GO BACK TO THE COLD!

The Honourable Schoolboy
by John le Carré

John le Carré's new novel is about twice as long as it should be. It falls with a dull thud into the second category of his books—those which are greeted as being something more than merely entertaining. Their increasingly obvious lack of mere entertainment is certainly strong evidence that le Carré is out to produce a more respectable breed of novel than those which fell into the first category, the ones which were merely entertaining. But in fact it was the merely entertaining books that had the more intense life.

The books in the first category—and le Carré might still produce more of them, if he can only bring himself to distrust the kind of praise he has grown used to receiving—were written in the early and middle 1960s. They came out at the disreputably brisk rate of one a year.
Call for the Dead
(1961),
A Murder of Quality
(1962),
The Spy Who Came in from the Cold
(1963) and
The Looking Glass War
(1965) were all tightly controlled efforts whose style, characterization and atmospherics were subordinate to the plot, which was the true hero. Above all, they were brief:
The Spy Who Came in from the Cold
is not even half the length of the ponderous whopper currently under review.

Elephantiasis, of ambition as well as reputation, set in during the late 1960s, when
A Small Town in Germany
(1968) inaugurated the second category. Not only was it more than merely entertaining, but it was, according to the
New Statesman
's reviewer, “at least a masterpiece.” After an unpopular but instantly forgiven attempt at a straight novel (
The Naive and Sentimental Lover
), the all-conquering onward march of the more than merely entertaining spy story was resumed with
Tinker, Tailor, Soldier, Spy
(1974) which was routinely hailed as the best thriller le Carré had written up to that time.

[Required action A]:
From the review of le Carré's new novel above, list the titles it places in the first category of his books, the merely entertaining ones.
[Required action B]:
Extend the review of le Carré's new novel, picking up after its final sentence and keeping its voice.

[Provided material]:

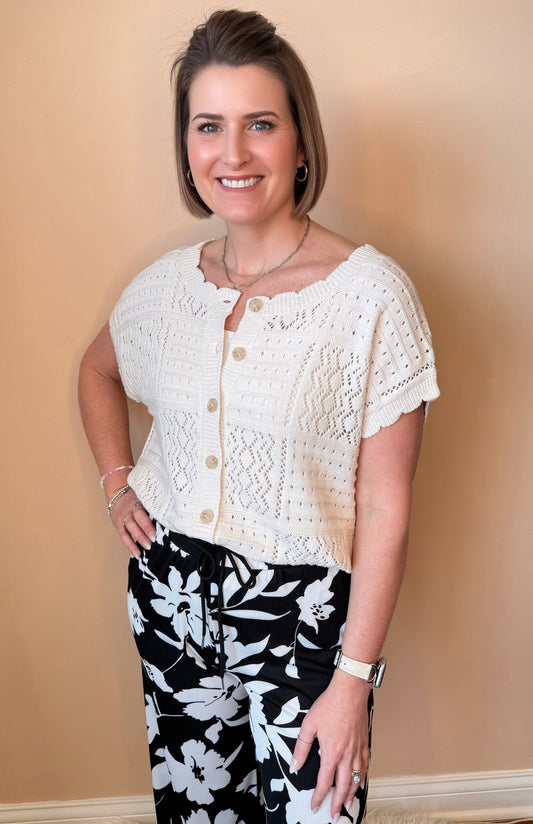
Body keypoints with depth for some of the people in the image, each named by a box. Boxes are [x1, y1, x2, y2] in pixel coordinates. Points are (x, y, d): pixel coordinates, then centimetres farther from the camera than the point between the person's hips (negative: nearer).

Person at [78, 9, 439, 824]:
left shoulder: (372, 293, -17)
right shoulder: (168, 282, -2)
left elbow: (384, 509, -15)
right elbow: (98, 371, 20)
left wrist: (354, 680, -13)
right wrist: (116, 482, 8)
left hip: (301, 614, -4)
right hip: (171, 595, 5)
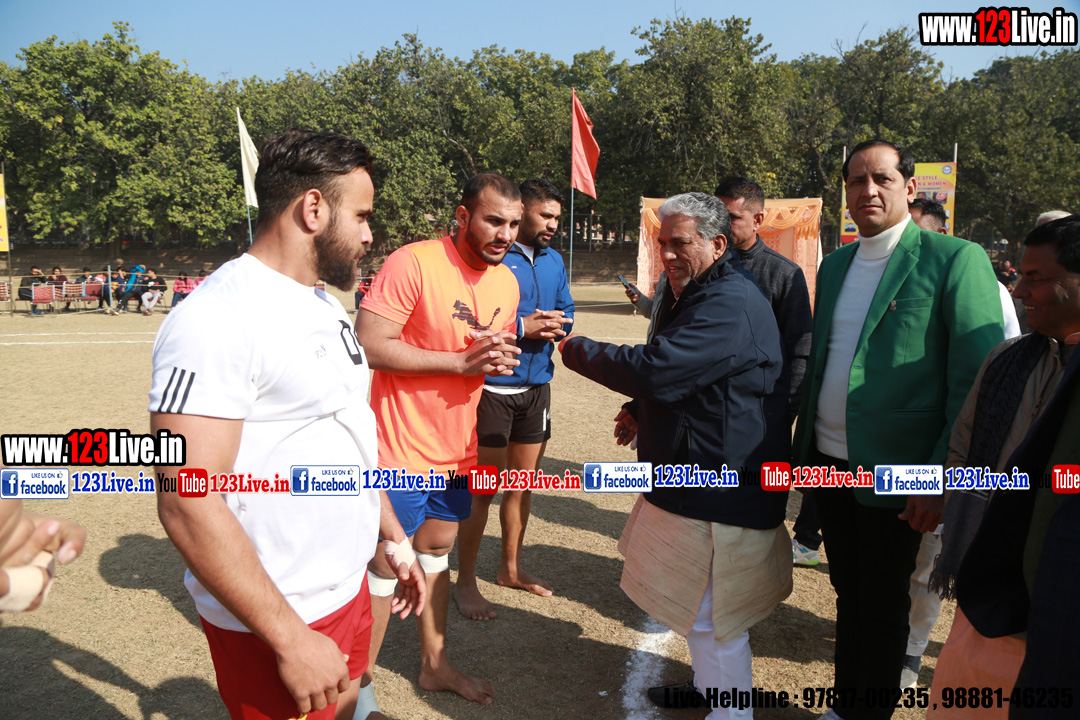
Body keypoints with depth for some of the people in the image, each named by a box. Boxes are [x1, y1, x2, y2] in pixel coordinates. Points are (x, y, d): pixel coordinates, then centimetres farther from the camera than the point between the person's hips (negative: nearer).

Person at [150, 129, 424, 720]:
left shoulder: (326, 305, 9)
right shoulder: (218, 317, -21)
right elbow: (186, 504, -25)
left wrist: (395, 540, 16)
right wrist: (290, 639, -22)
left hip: (346, 588, 8)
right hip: (273, 625, -8)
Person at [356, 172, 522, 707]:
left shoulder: (507, 281, 6)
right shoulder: (412, 263, -18)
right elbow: (370, 344, -24)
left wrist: (501, 357, -5)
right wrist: (463, 362, -25)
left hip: (455, 447, 7)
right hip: (400, 447, -7)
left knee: (436, 551, 21)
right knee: (385, 566, 5)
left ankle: (434, 664, 38)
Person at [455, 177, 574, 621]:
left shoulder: (554, 260, 10)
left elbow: (566, 312, 14)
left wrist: (552, 325, -9)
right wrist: (522, 327, -20)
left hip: (536, 385, 7)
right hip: (492, 388, -7)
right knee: (484, 487, 2)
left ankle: (511, 567, 35)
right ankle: (465, 582, 18)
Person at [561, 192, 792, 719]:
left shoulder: (729, 304, -23)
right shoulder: (689, 292, 13)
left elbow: (656, 369, -29)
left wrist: (575, 349, -16)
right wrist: (640, 412, 10)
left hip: (720, 487, -11)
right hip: (692, 474, 11)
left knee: (711, 614, 1)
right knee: (695, 604, 25)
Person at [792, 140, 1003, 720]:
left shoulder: (956, 260, -10)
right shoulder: (834, 265, 10)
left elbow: (976, 382, -13)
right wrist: (804, 446, 13)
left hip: (892, 473, -6)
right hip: (830, 463, 6)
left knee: (883, 605, 10)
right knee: (848, 592, 20)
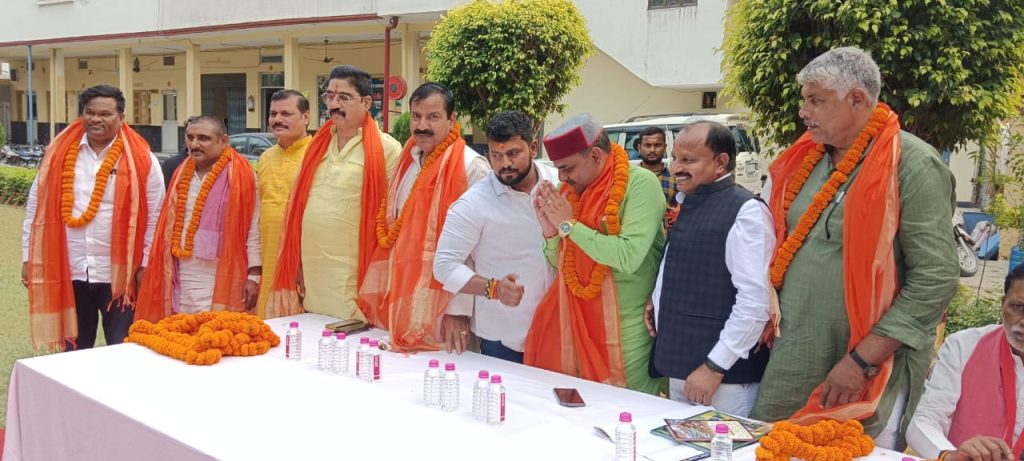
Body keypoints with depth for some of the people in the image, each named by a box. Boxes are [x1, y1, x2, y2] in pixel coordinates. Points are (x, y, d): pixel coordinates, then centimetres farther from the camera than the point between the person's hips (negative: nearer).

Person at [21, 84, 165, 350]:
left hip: (120, 275, -3)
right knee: (74, 353, 15)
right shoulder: (58, 155, 4)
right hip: (69, 273, 3)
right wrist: (30, 259, 5)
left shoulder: (141, 160, -4)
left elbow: (154, 217, -2)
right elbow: (36, 210, 8)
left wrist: (147, 264, -4)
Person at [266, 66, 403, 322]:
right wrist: (297, 264, 16)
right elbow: (297, 204, 18)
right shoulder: (317, 144, 13)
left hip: (353, 283, -6)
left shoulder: (386, 149, -7)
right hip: (311, 279, 6)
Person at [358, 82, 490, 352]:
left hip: (442, 309, -7)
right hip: (399, 304, 7)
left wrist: (459, 310, -18)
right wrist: (379, 295, 12)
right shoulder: (408, 161, 10)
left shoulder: (471, 167, -13)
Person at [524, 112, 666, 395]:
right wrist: (550, 230, -7)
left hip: (625, 334, -6)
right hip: (574, 326, 6)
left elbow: (628, 256, -25)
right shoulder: (572, 189, 7)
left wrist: (569, 224, -17)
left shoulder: (640, 184, -13)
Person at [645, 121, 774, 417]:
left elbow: (755, 302, -19)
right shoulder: (687, 205, 13)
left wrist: (715, 367, -18)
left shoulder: (745, 211, -14)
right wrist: (659, 300, 6)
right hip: (680, 369, 8)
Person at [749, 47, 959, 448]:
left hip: (867, 372, -6)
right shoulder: (806, 160, 8)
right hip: (791, 361, 6)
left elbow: (935, 281, -16)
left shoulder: (912, 165, -12)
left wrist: (862, 360, -17)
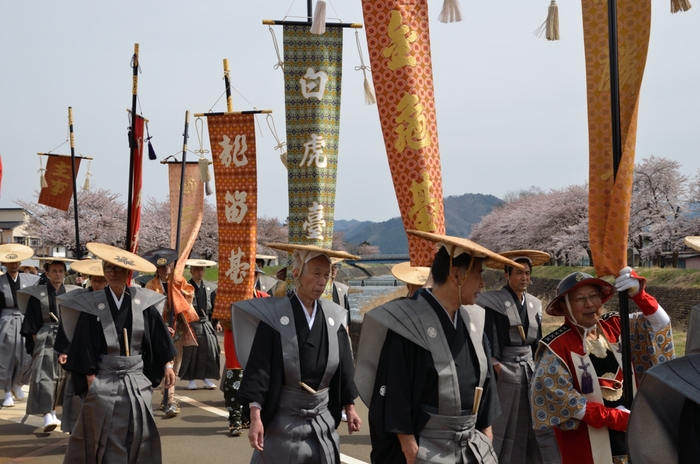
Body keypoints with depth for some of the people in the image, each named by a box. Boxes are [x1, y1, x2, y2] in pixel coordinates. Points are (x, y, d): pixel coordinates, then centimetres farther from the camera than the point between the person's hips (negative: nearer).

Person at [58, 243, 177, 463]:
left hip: (137, 380, 2)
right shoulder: (92, 305, -5)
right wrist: (90, 379, -10)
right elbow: (85, 347, -6)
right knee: (106, 436, 2)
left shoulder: (143, 302, 0)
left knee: (139, 435, 7)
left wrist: (167, 364, 6)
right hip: (105, 381, -2)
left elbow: (158, 337, 7)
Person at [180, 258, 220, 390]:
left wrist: (217, 322, 4)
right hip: (191, 324, -3)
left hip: (207, 323, 3)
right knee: (190, 352, 2)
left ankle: (207, 378, 11)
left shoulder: (211, 287, 8)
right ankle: (191, 379, 12)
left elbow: (215, 306, 11)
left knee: (210, 351, -1)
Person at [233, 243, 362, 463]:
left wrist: (349, 408, 11)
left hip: (323, 420, 4)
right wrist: (255, 418, -20)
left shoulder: (333, 316, 2)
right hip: (283, 420, -4)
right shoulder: (274, 316, -11)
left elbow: (344, 367, 10)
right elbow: (258, 370, -14)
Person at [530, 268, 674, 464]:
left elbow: (659, 324, -2)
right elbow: (562, 399, -17)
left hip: (630, 434, 5)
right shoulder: (557, 347, -14)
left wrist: (639, 293, -21)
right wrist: (618, 418, -18)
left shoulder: (615, 327, 1)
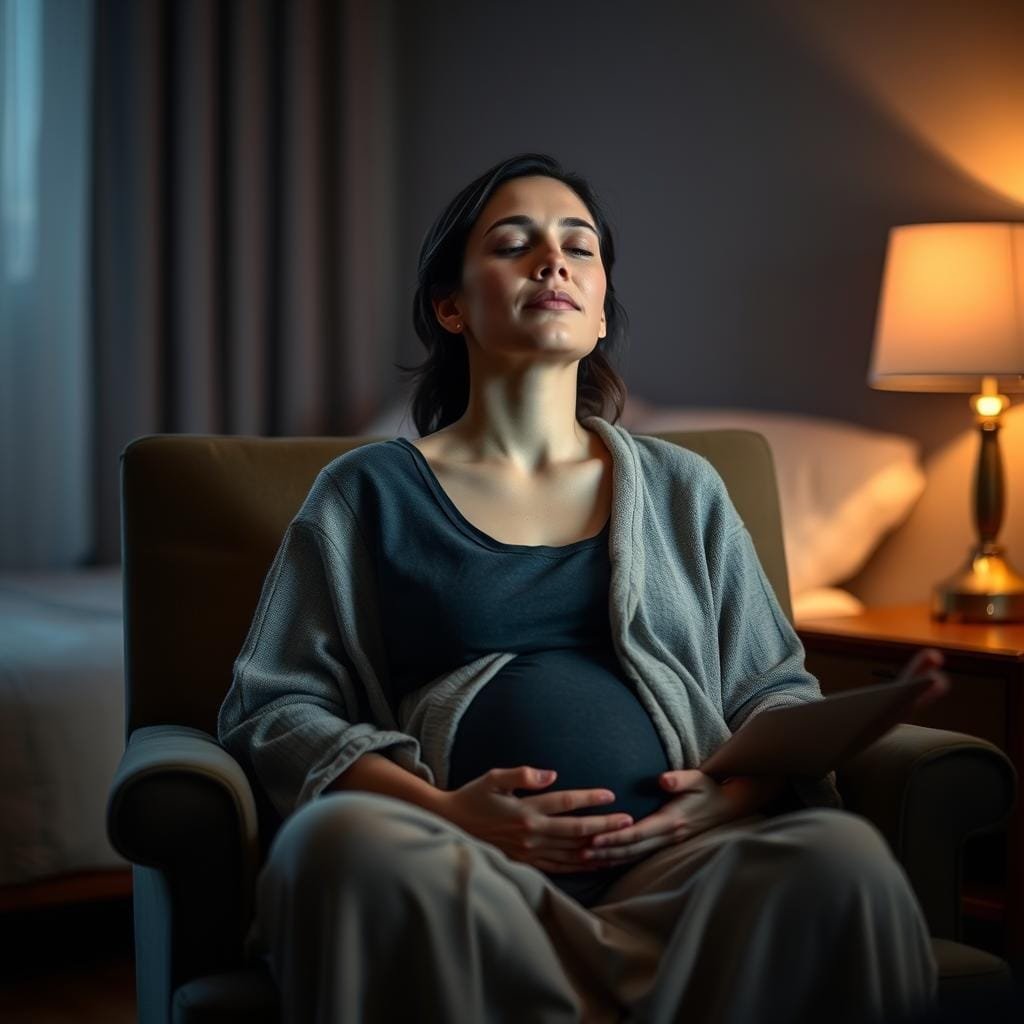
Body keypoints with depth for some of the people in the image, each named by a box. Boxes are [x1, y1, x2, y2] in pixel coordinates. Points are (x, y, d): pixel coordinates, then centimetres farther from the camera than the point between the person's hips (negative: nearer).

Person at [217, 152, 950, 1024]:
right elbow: (269, 709, 10)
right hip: (472, 874, 0)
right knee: (341, 836, -36)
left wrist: (742, 787, -1)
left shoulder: (684, 490, 23)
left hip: (677, 866, 1)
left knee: (838, 851, -34)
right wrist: (443, 812, -8)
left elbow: (779, 691, 24)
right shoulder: (367, 493, 15)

[Written response A]:
Call for the Dead (1961)
A Murder of Quality (1962)
The Spy Who Came in from the Cold (1963)
The Looking Glass War (1965)

[Written response B]:
The Honourable Schoolboy
brings the second sequence to a heavy apotheosis. A few brave reviewers have expressed doubts about whether some of the elements which supposedly enrich le Carré's later manner might not really be a kind of impoverishment, but generally the book has been covered with praise—a response not entirely to be despised, since
The Honourable Schoolboy
is so big that it takes real effort to cover it with anything. At one stage I tried to cover it with a pillow, but there it was, still half visible, insisting, against all the odds posed by its coagulated style, on being read to the last sentence.

The last sentence comes 530 pages after the first, whose tone of myth-making portent is remorselessly adhered to throughout. “Afterwards, in the dusty little corners where London's secret servants drink together, there was argument about where the Dolphin case history should really begin.” The Dolphin case history, it emerges with stupefying gradualness, is concerned with the Circus (i.e., the British Secret Service) getting back on its feet after the catastrophic effect of its betrayal by Bill Haydon, the Kim Philby figure whose depredations were the subject of
Tinker, Tailor, Soldier, Spy
. The recovery is masterminded by George Smiley, nondescript hero and cuckold genius. From his desk in London, Smiley sets in motion a tirelessly labyrinthine scheme which results in the capture of the Soviet Union's top agent in China. Hong Kong is merely the scene of the action. The repercussions are worldwide. Smiley's success restores the Circus's fortunes and discomfits the KGB. But could it be that the Cousins (i.e., the CIA) are the real winners after all? It is hard to tell. What is easy to tell is that at the end of the story, a man lies dead. Jerry Westerby, the Honourable Schoolboy of the title, has let his passions rule his sense of duty, and has paid the price. He lies face down and lifeless, like someone who has been reading a very tedious novel.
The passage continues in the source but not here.